[POJ 2104] K-th Number

K-th Number

Time Limit: 20000MS		Memory Limit: 65536K
Total Submissions: 38225		Accepted: 12417
Case Time Limit: 2000MS

Description

You are working for Macrohard company in data structures department. After failing your previous task about key insertion you were asked to write a new data structure that would be able to return quickly k-th order statistics in the array segment. 
That is, given an array a[1...n] of different integer numbers, your program must answer a series of questions Q(i, j, k) in the form: "What would be the k-th number in a[i...j] segment, if this segment was sorted?" 
For example, consider the array a = (1, 5, 2, 6, 3, 7, 4). Let the question be Q(2, 5, 3). The segment a[2...5] is (5, 2, 6, 3).
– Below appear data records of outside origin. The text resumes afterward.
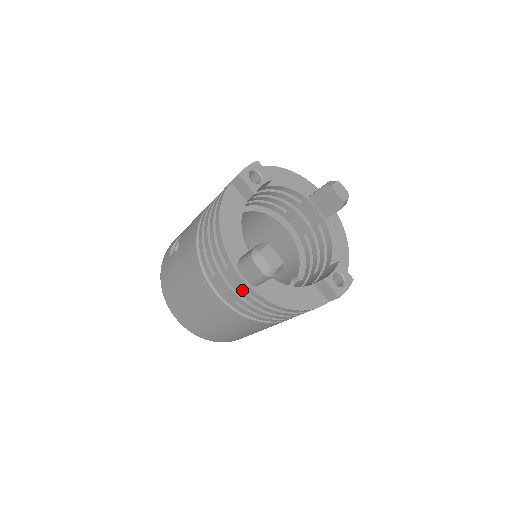
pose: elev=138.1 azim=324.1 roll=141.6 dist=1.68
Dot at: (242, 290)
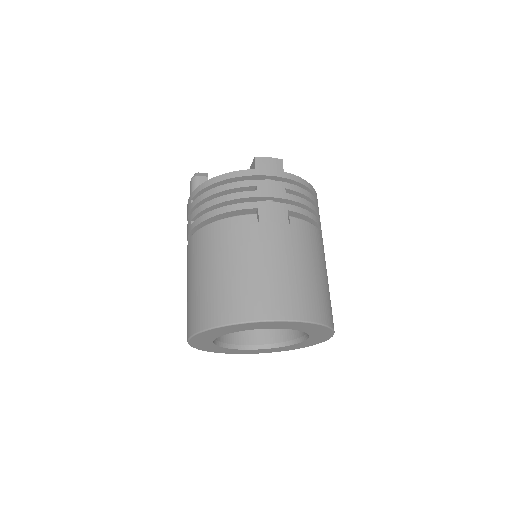
Dot at: (189, 207)
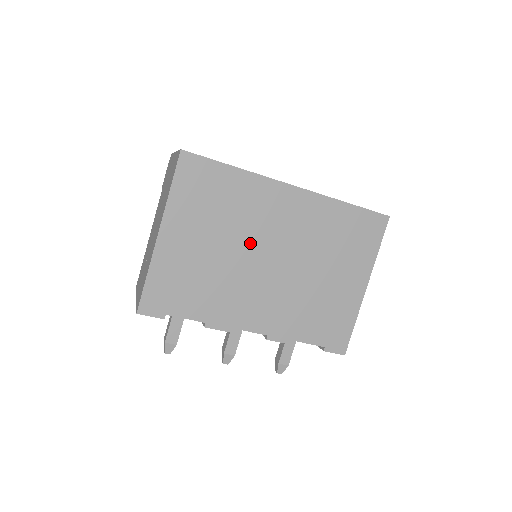
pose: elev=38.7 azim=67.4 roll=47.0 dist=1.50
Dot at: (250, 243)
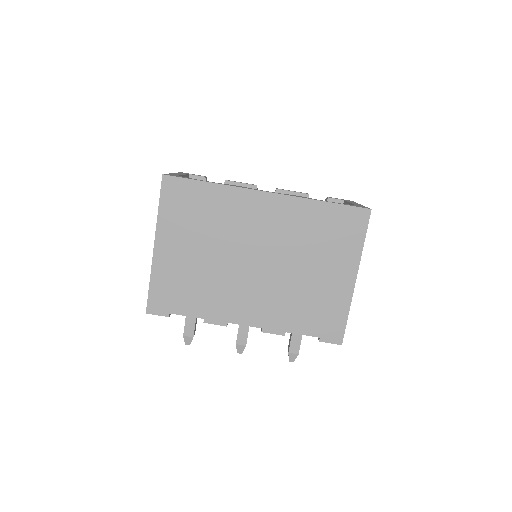
Dot at: (234, 247)
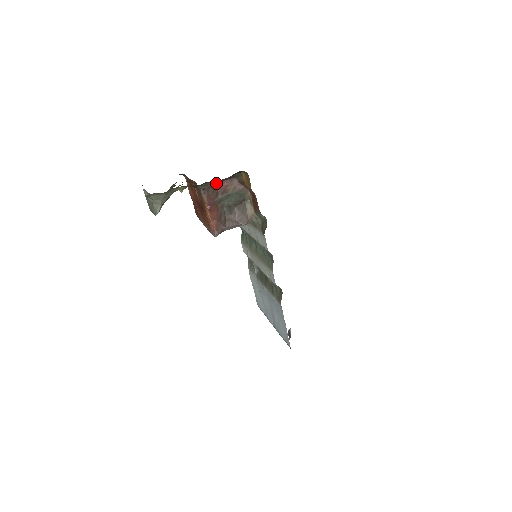
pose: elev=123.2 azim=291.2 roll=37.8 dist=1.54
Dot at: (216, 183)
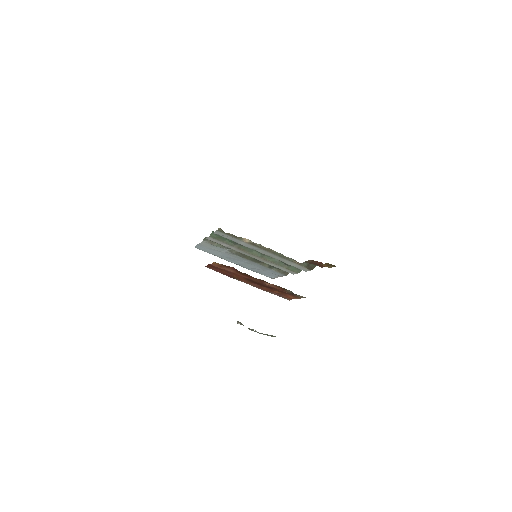
Dot at: occluded
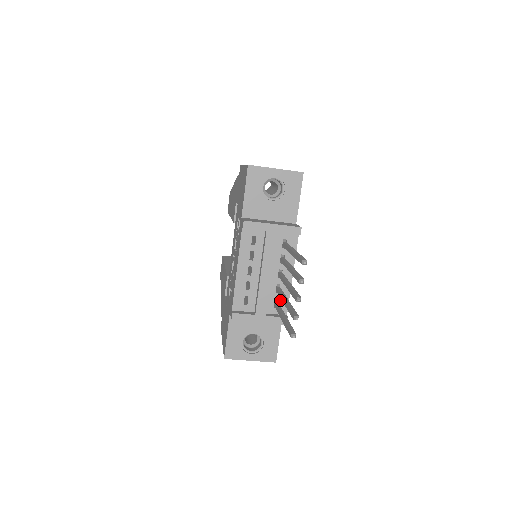
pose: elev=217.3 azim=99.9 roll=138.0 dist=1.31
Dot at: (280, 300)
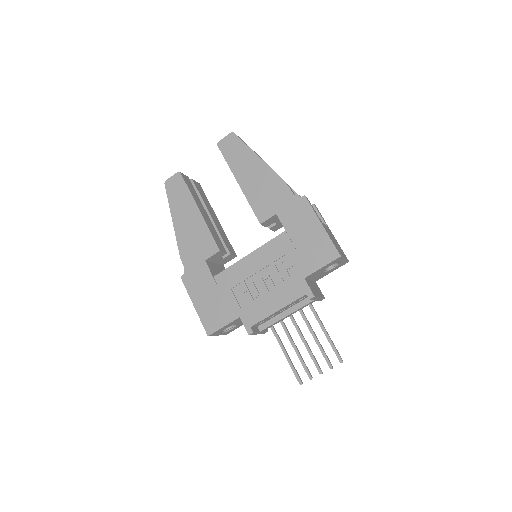
Dot at: occluded
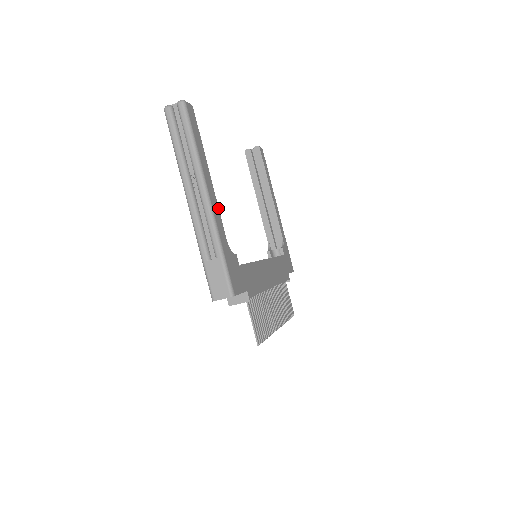
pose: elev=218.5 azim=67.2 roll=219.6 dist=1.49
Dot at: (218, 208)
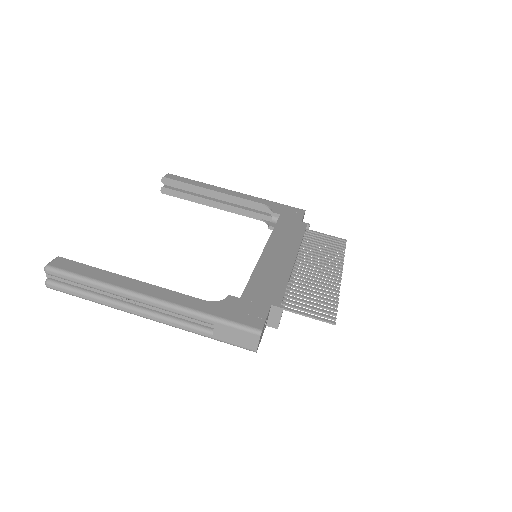
Dot at: (169, 290)
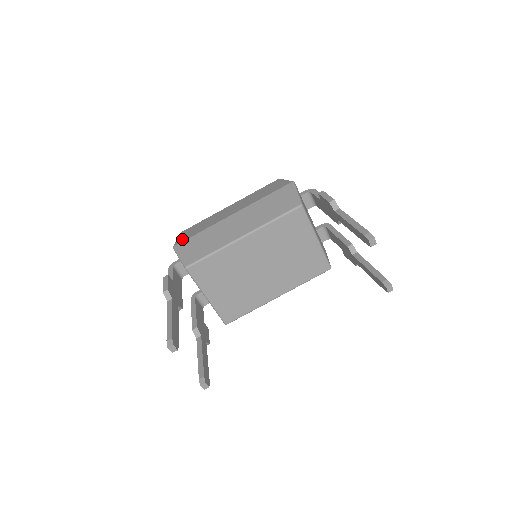
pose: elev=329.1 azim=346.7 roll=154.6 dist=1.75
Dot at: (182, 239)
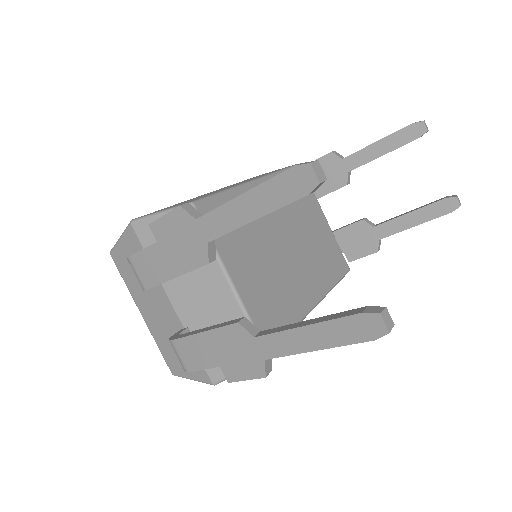
Dot at: occluded
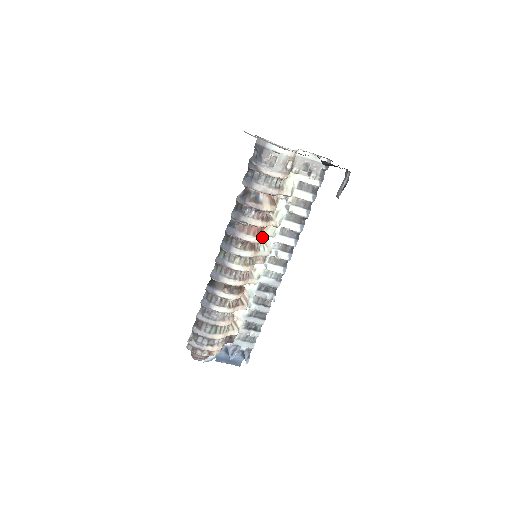
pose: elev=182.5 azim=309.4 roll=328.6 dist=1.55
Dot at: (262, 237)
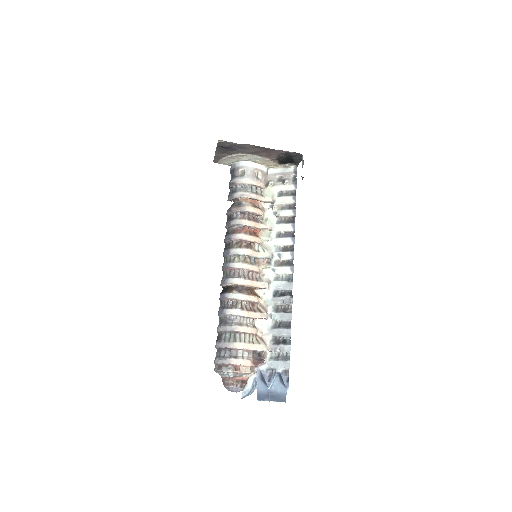
Dot at: (256, 237)
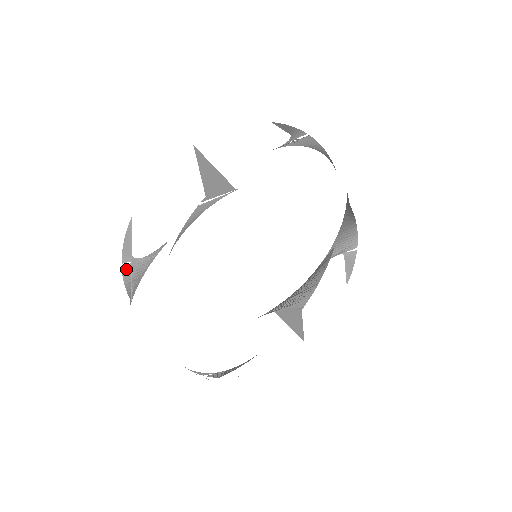
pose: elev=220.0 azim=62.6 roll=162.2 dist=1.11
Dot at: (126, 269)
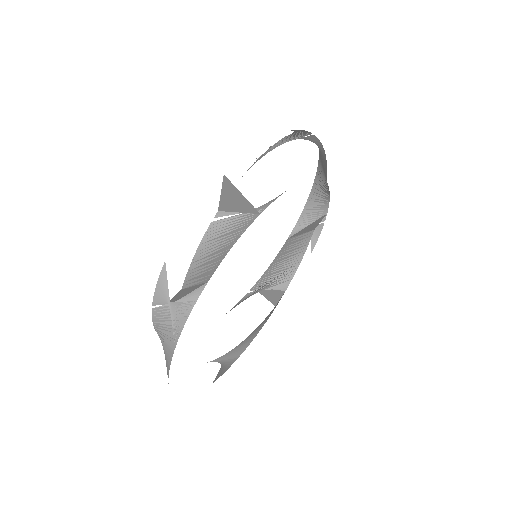
Dot at: (157, 310)
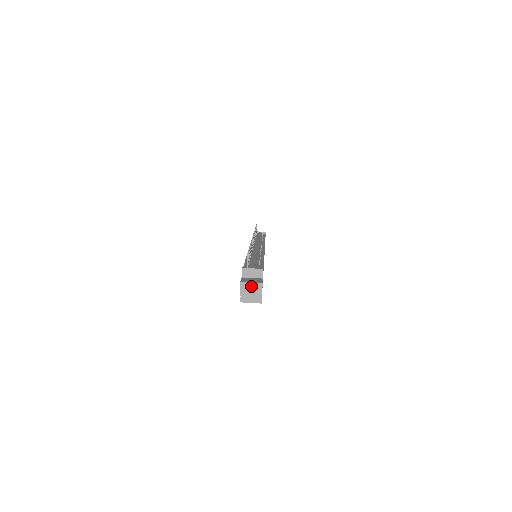
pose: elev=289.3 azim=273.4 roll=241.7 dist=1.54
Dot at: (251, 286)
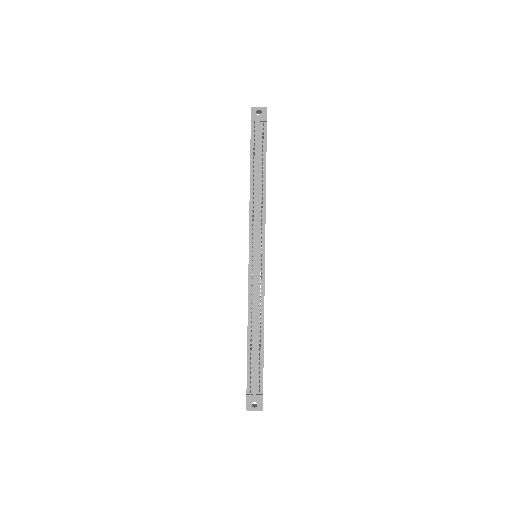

If we sort this segment, we get (2, 3, 5, 6), the third number is 5, and therefore the answer to the question is 5.

Input

The first line of the input file contains n --- the size of the array, and m --- the number of questions to answer (1 <= n <= 100 000, 1 <= m <= 5 000). 
The second line contains n different integer numbers not exceeding 10 ⁹ by their absolute values --- the array for which the answers should be given. 
The following m lines contain question descriptions, each description consists of three numbers: i, j, and k (1 <= i <= j <= n, 1 <= k <= j - i + 1) and represents the question Q(i, j, k).

Output

For each question output the answer to it --- the k-th number in sorted a[i...j] segment.

Sample Input

7 3

1 5 2 6 3 7 4

2 5 3

4 4 1

1 7 3

Sample Output

5

6

3

Hint

This problem has huge input,so please use c-style input(scanf,printf),or you may got time limit exceed.

 

划分树模板、、参考kuangbin大神的 = =

#include <iostream>

#include <cstdio>

#include <algorithm>

using namespace std;

#define N 100010



int sorted[N];

int val[20][N];

int num[20][N];



void build(int l,int r,int d)

{

    if(l==r) return;

    int m=(l+r)>>1,same=0,i;

    

    for(i=l;i<=r;i++)

    {

        if(val[d][i]<sorted[m]) same++;

    }

    

    same=m-l+1-same;

    int lpos=l,rpos=m+1;

    

    for(i=l;i<=r;i++)

    {

        if(val[d][i]<sorted[m])

            val[d+1][lpos++]=val[d][i];

        else if(val[d][i]==sorted[m] && same>0)

        {

            val[d+1][lpos++]=val[d][i];

            same--;

        }

        else

            val[d+1][rpos++]=val[d][i];

        num[d][i]=num[d][l-1]+lpos-l;

    }

    build(l,m,d+1);

    build(m+1,r,d+1);

}

int query(int L,int R,int d,int l,int r,int k)

{

    if(l==r) 

        return val[d][l];

    int m=(L+R)>>1;

    

    int cnt=num[d][r]-num[d][l-1];

    if(cnt>=k)

    {

        int newl=L+num[d][l-1]-num[d][L-1];

        int newr=newl+cnt-1;

        return query(L,m,d+1,newl,newr,k);

    }

    else

    {

        int newr=r+num[d][R]-num[d][r];

        int newl=newr-(r-l-cnt);

        return query(m+1,R,d+1,newl,newr,k-cnt);

    }

}

int main()

{

    int m,n,i,j;

    while(scanf("%d%d",&n,&m)!=EOF)

    {

        for(i=1;i<=n;i++)

        {

            scanf("%d",&sorted[i]); 

            val[0][i]=sorted[i];

        }

        sort(sorted+1,sorted+n+1); 

        build(1,n,0);

        while(m--)

        {

            int l,r,k;

            scanf("%d%d%d",&l,&r,&k);

            printf("%d\n",query(1,n,0,l,r,k));

        }

    }

}